Food: “Famous Fried Chicken”
Nope. I’m not a chicken guy.
In the over 10,000 estimated meals I’ve eaten at a restaurant, I can’t recall EVER voluntarily ordering chicken.
To me, there’s nothing more unappetizing than a dry-as-the-desert chicken breast.
Chicken is the boring food you eat at home when you’re making a stab at being healthy (once or twice a month in my home).
But fried chicken?
That’s a whole ‘nother species of bird all together.
Now I can eat some fried chicken.
Amazing fried chicken is based on any several factors: seasoning, crust and…
Porter’s fried chicken doesn’t make much of an attempt on the first two. The chicken is as bland as a Rascal Flats concert, no seasoning at all. And the crust is thin and tight to the skin.
But on my greasy measuring stick, Porter’s really stands out.
This is some moist bird here. It probably explains Porter’s recognition as the best fried chicken in St. Louis.
Porter’s didn’t win for atmosphere, that’s for sure.
I bet there are dining halls in prison that have more character than this place. Porter’s is located in a rundown shopping center sandwiched between a coin laundromat and a shady billiards hall.
The walls are painted blue, and not a picture of even a happy chicken is to be found. Worn, dated wood paneling and booths take up one side, the other side is appropriately enough dedicated to take-out orders.
I was the only “dine-in” patron in the place, and it was a peak lunch hour.
Matching the lack of ambiance, my fried chicken — and toasted ravioli I ordered on the side — came out of the kitchen almost immediately in two white cardboard boxes.
My two legs and a thigh (I’ve never understood why anyone would prefer dry, boring white meat over moist, succulent dark meat – but then again, like I said, I’m not a chicken guy) was accompanied by fairly forgettable mashed potatoes, coleslaw and roll.
Sad to say, the highlight of the meal was the toasted ravioli, a side dish more indigenous to St.

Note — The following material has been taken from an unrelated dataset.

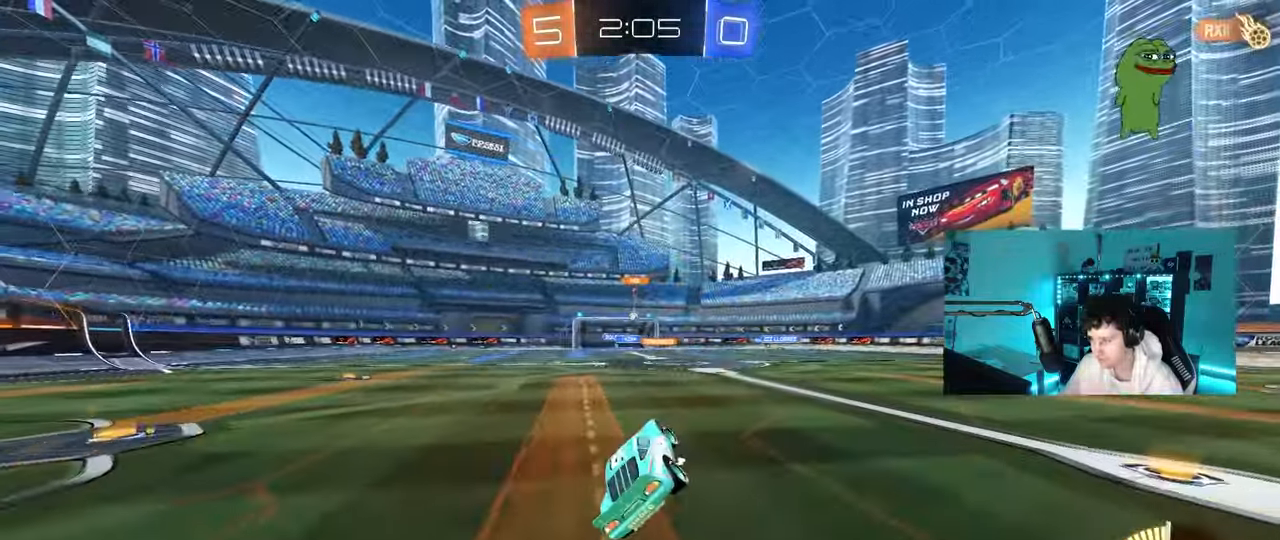
{"keys": ["w"], "mouse": [], "mouse_move": "still", "events": [[17, "d", "up"], [200, "w", "down"], [300, "d", "down"], [400, "d", "up"]]}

Louis than fried chicken joints.
Toasted ravioli isn’t really toasted – it’s deep fried. Which explains why it is so doggone tasty.
Think Chef Boyardee thrown in the deep fryer, then spiced up with Italian seasonings and served alongside warm marinara dipping sauce. Once fried, the “toasted” ravioli are crispy and crunchy on the outside, warm and delicious meat on the inside.
It’s perfect finger food. Dip, crunch, enjoy. Repeat.
Actually, the toasted ravioli was so good, it really over-shadowed Porter’s namesake ‘Famous Fried Chicken’.
But then again, what would I know?
Remember, I’m not a chicken guy.
Rating: Would Wear The Shirt If It Were Free.